Saved data entries:
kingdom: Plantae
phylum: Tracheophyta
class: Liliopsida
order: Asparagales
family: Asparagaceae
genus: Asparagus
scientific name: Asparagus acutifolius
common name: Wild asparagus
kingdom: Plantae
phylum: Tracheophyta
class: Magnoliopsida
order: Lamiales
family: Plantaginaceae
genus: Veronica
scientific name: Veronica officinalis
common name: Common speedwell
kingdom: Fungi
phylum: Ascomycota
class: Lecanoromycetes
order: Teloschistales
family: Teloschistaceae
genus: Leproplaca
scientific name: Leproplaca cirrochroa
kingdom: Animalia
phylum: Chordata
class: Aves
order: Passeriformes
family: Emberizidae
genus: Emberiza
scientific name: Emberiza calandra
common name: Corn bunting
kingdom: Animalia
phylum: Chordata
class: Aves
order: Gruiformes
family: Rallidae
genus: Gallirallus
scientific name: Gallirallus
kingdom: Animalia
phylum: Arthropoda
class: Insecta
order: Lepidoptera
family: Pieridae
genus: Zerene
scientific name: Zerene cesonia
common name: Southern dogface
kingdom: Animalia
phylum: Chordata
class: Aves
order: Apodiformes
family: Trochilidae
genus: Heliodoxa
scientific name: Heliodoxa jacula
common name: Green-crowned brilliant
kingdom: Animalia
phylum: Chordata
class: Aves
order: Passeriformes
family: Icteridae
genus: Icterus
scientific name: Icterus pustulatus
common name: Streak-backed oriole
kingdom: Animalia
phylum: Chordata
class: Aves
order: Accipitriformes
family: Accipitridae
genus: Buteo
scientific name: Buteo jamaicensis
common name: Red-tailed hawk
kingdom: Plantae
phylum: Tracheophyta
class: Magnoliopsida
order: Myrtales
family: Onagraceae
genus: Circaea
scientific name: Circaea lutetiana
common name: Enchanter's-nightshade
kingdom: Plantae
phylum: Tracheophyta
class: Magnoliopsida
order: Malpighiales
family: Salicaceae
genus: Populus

TASK OBJECTIVE:
Starting with the line containing "phylum: Ascomycota" and ending with the line containing "order: Myrtales", both included, put the entries' lines into a JSON list of strings with one string per line and no blank lines.

ANSWER FOR THE TASK:
[
  "phylum: Ascomycota",
  "class: Lecanoromycetes",
  "order: Teloschistales",
  "family: Teloschistaceae",
  "genus: Leproplaca",
  "scientific name: Leproplaca cirrochroa",
  "kingdom: Animalia",
  "phylum: Chordata",
  "class: Aves",
  "order: Passeriformes",
  "family: Emberizidae",
  "genus: Emberiza",
  "scientific name: Emberiza calandra",
  "common name: Corn bunting",
  "kingdom: Animalia",
  "phylum: Chordata",
  "class: Aves",
  "order: Gruiformes",
  "family: Rallidae",
  "genus: Gallirallus",
  "scientific name: Gallirallus",
  "kingdom: Animalia",
  "phylum: Arthropoda",
  "class: Insecta",
  "order: Lepidoptera",
  "family: Pieridae",
  "genus: Zerene",
  "scientific name: Zerene cesonia",
  "common name: Southern dogface",
  "kingdom: Animalia",
  "phylum: Chordata",
  "class: Aves",
  "order: Apodiformes",
  "family: Trochilidae",
  "genus: Heliodoxa",
  "scientific name: Heliodoxa jacula",
  "common name: Green-crowned brilliant",
  "kingdom: Animalia",
  "phylum: Chordata",
  "class: Aves",
  "order: Passeriformes",
  "family: Icteridae",
  "genus: Icterus",
  "scientific name: Icterus pustulatus",
  "common name: Streak-backed oriole",
  "kingdom: Animalia",
  "phylum: Chordata",
  "class: Aves",
  "order: Accipitriformes",
  "family: Accipitridae",
  "genus: Buteo",
  "scientific name: Buteo jamaicensis",
  "common name: Red-tailed hawk",
  "kingdom: Plantae",
  "phylum: Tracheophyta",
  "class: Magnoliopsida",
  "order: Myrtales"
]